DO THIS: Locate every line in the records that contains the word "cookies" and copy each such line in full. The match is case-sensitive.

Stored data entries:
•••
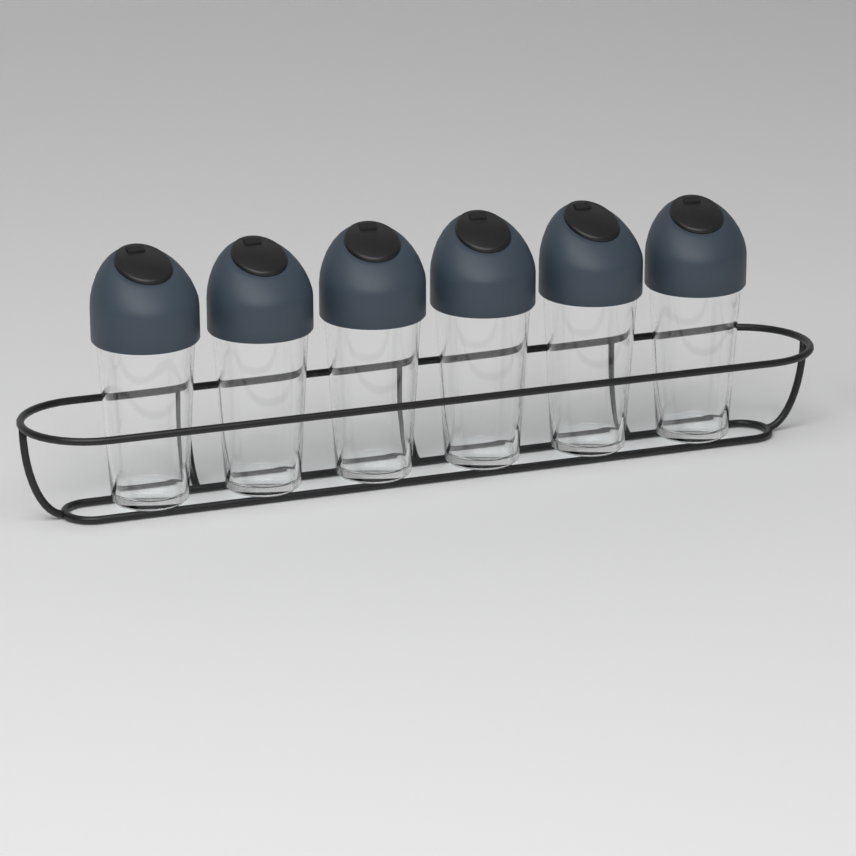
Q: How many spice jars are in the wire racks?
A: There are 6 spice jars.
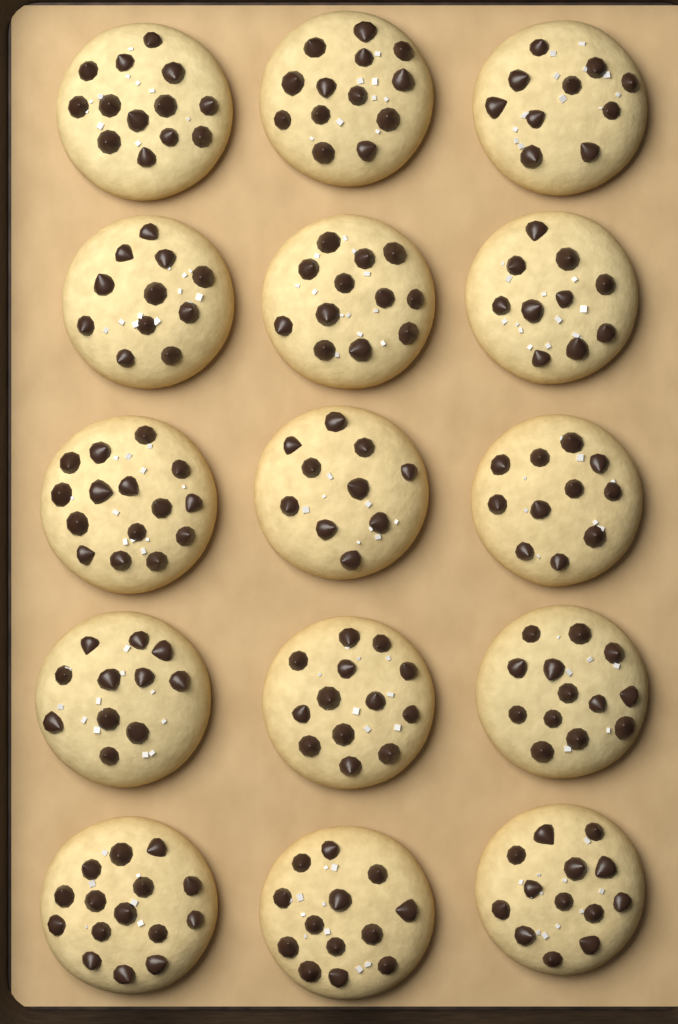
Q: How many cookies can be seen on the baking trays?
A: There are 15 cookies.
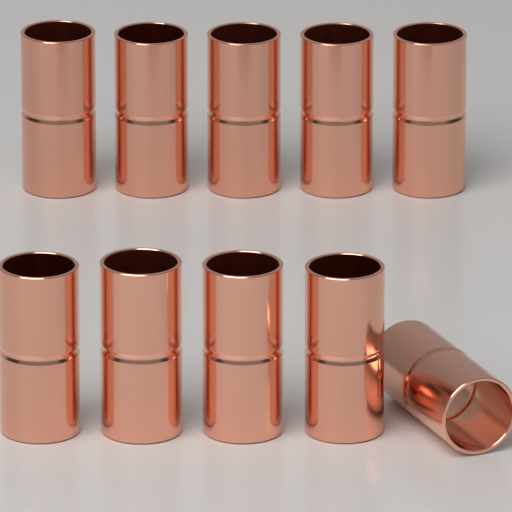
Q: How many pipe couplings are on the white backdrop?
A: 10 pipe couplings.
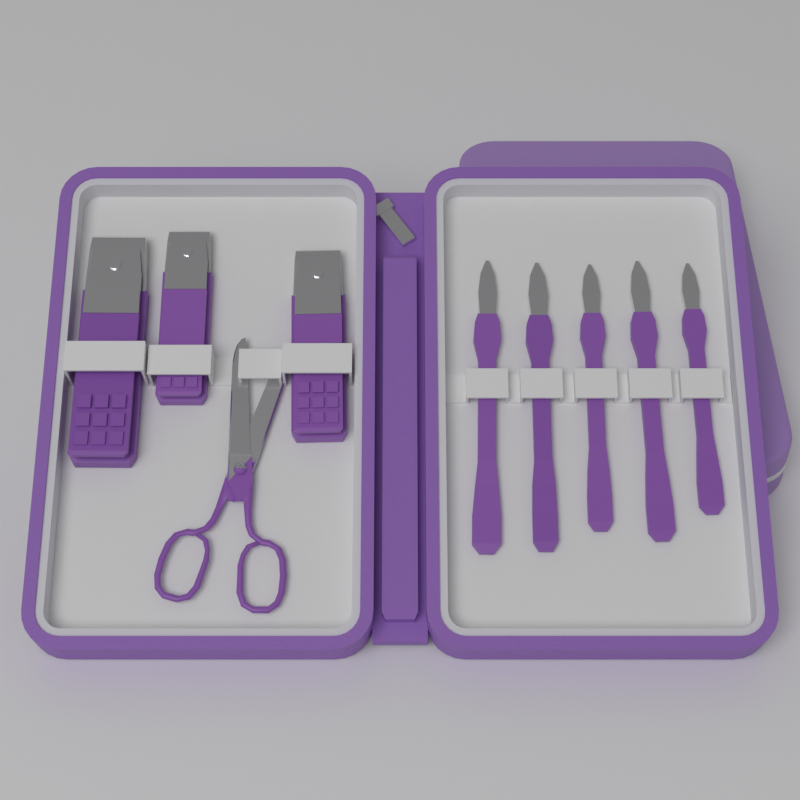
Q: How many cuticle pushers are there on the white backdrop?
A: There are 5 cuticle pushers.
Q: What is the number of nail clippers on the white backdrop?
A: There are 3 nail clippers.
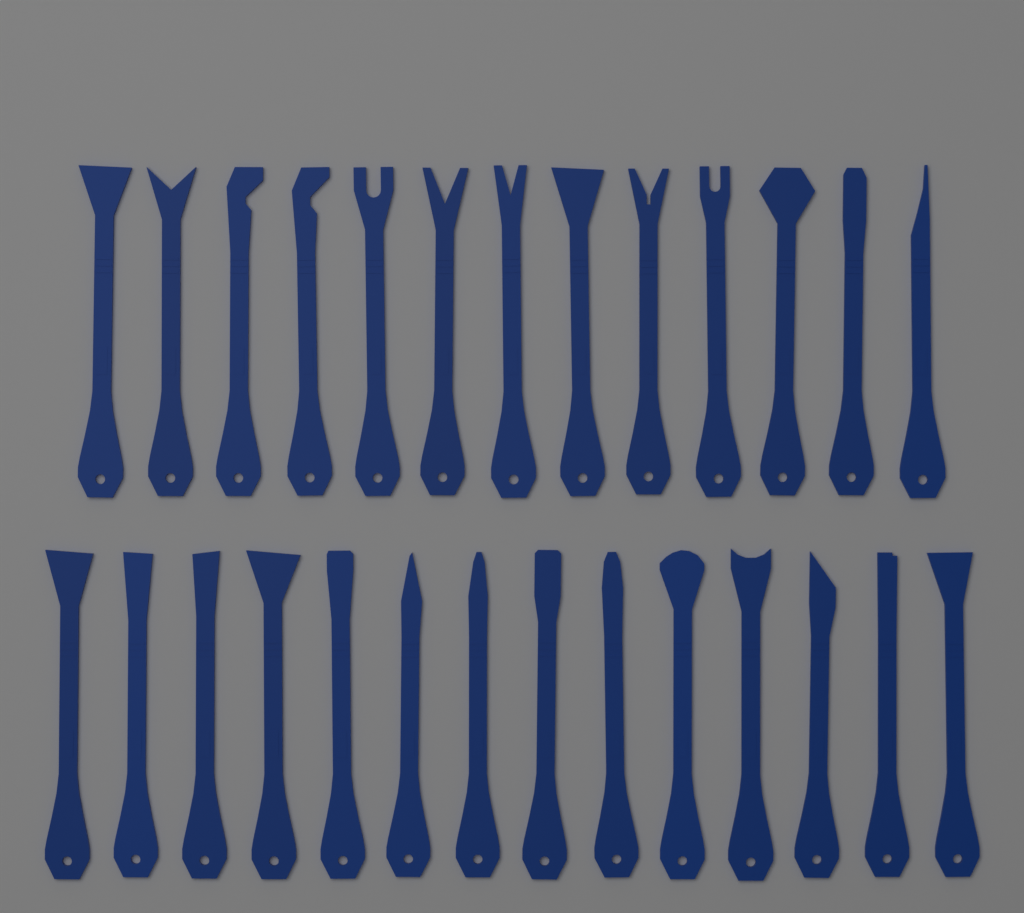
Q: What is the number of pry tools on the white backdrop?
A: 27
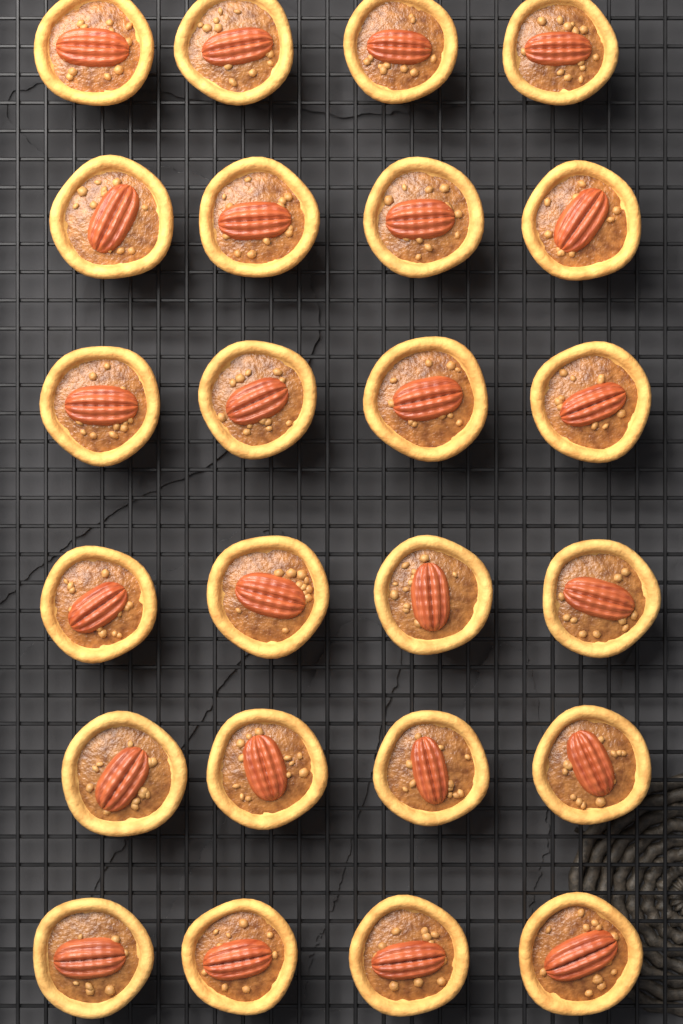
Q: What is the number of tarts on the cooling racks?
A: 24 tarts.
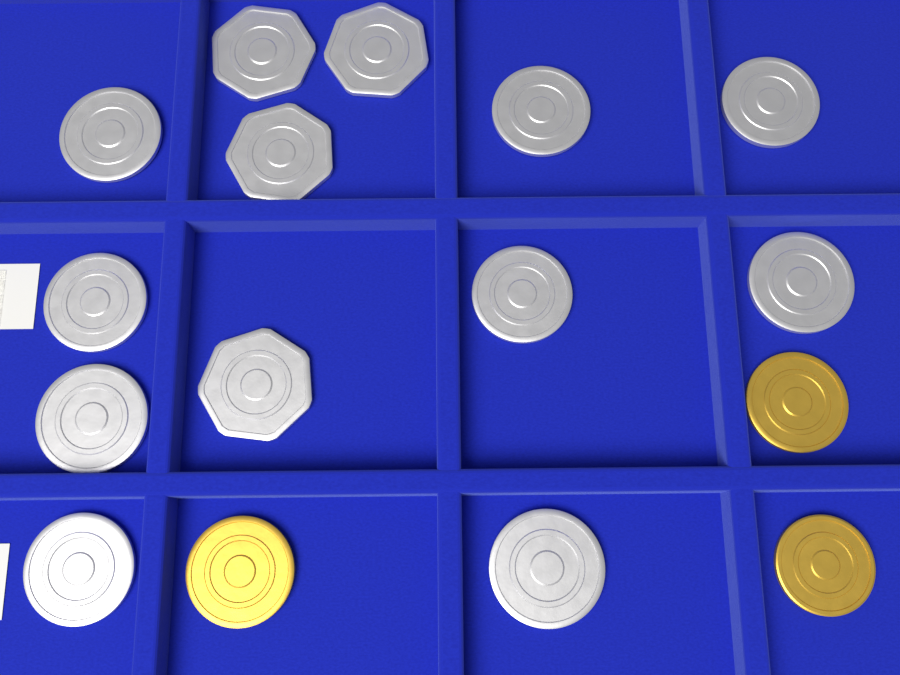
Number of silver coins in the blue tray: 13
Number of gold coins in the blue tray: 3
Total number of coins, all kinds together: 16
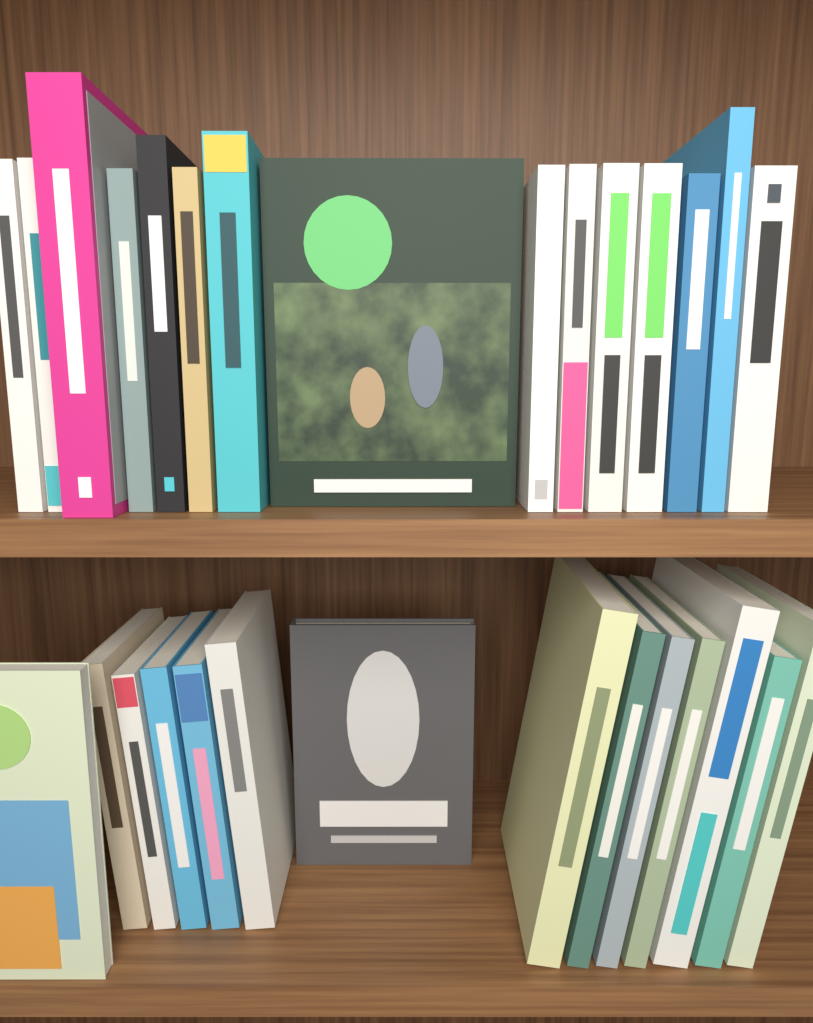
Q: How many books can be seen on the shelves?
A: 29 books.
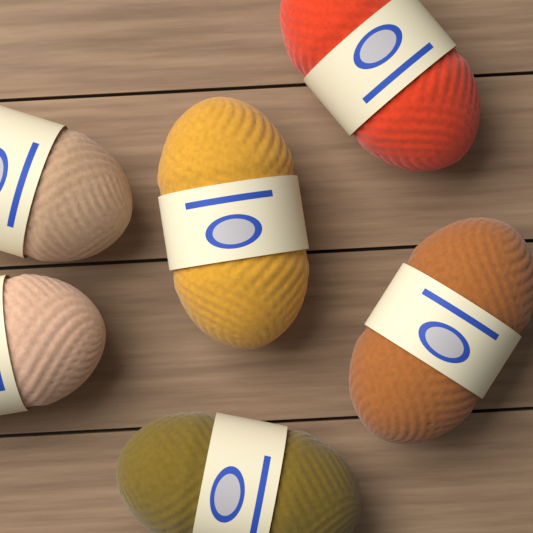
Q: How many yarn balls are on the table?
•••
OUTPUT FOR THIS TASK:
Q: How many cookies can be seen on the baking trays?
A: There are 15 cookies.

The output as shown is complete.